Halb Hamburg ist nun Gefahrenzone
Von Evelyn Peternel
In New York nennt sich die Praxis „Stop and frisk“ - und auch dort ist sie umstritten. Deutschlands reichste Stadt hat das System des Anhaltens und Durchsuchens jetzt ebenso eingeführt wie die US-Metropole. Im Schanzenviertel, in St. Pauli, in Altona - dort, wo sich Touristen und Hipster am liebsten aufhalten - führt Hamburgs Polizei nun ihr ganz eigenes Regime.
Seit dem 4. Jänner gilt das Gefahrengebiet in der SPD-regierten Hansestadt. Seither dominieren Polizeihubschrauber die Szenerie, iImmer wieder dröhnen Polizeisirenen auf den Straßen – so sieht es aus, wenn die Stadt Hamburg ernst macht.
Die "Rote Flora"
Hamburg im Ausnahmezustand
Leib und Leben
Das Gefahrengebiet soll nun die Attacken auf die Exekutive eindämmen.
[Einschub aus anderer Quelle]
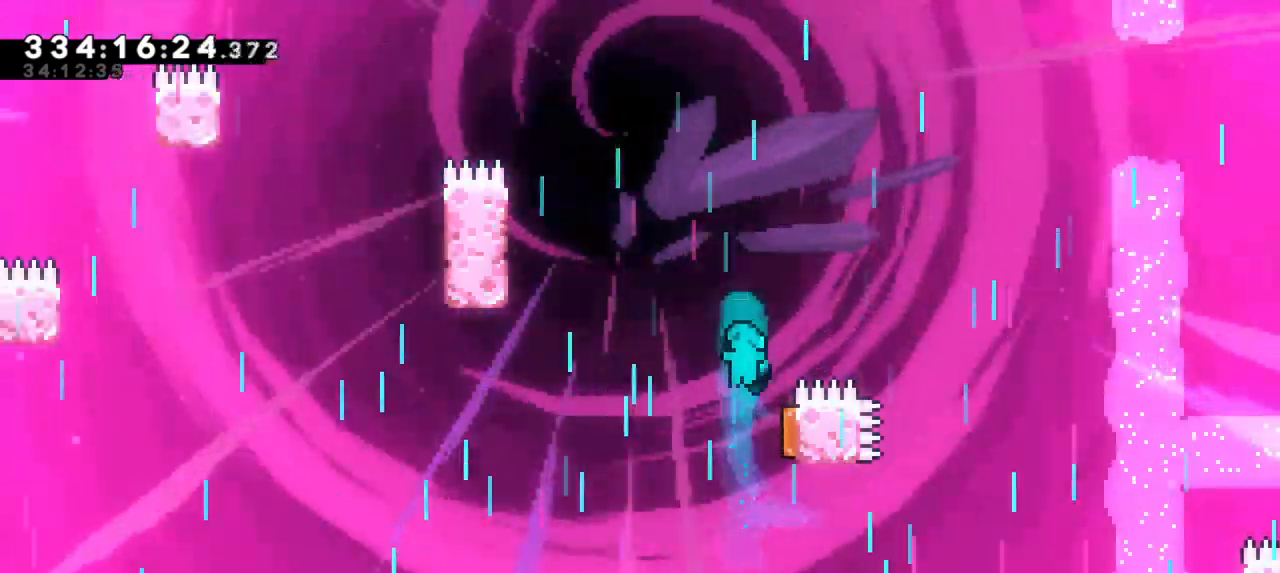
{"keys": ["left", "up"], "events": [[250, "left", "down"], [283, "right", "up"], [316, "up", "down"]]}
Die Polizeistation an der Reeperbahn, die berühmte Davidwache, war bereits Ziel der Angreifer – 300 Vermummte hatten sie mit Steinen beworfen, mehrere Autos komplett zerstört. Dies will man jetzt unterbinden: Wer sein Gesicht nicht zeigen will, wird in Gewahrsam genommen. „Dadurch können relevante Personengruppen einschließlich ihrer mitgeführten Sachen überprüft und aus der Anonymität geholt werden“, argumentiert die Polizei. Schließlich gehe es um „Leib und Leben der Beamten“.
Irritation und Kritik
Doch die Zahl der Kritiker wächst: Grüne und FDP geben sich zwar noch verhalten, fordern eine Überprüfung der Verhältnismäßigkeit; der Linken-Politikerin Christiane Schneider geht aber laut Deutscher Welle die "Einrichtung eines Gefahrengebiets, in dem Zehntausende Menschen leben, entschieden zu weit“. Auch die Bewohner der Viertel, die nun als Gefahrenzone ausgewiesen sind, sind irritiert durch die Härte der Politik.
Wie lange die Bewohner der Sternschanze und der umliegenden Viertel noch mit dieser Situation leben müssen, ist ungewiss: Erstmals hat die Stadt der Polizei kein zeitliches Limit für die Gefahrenzone gesetzt. In New York dauert dieser Ausnahmezustand nun schon seit den 1990ern an - 684.000 Personen wurden allein im Jahr 2011 gefilzt.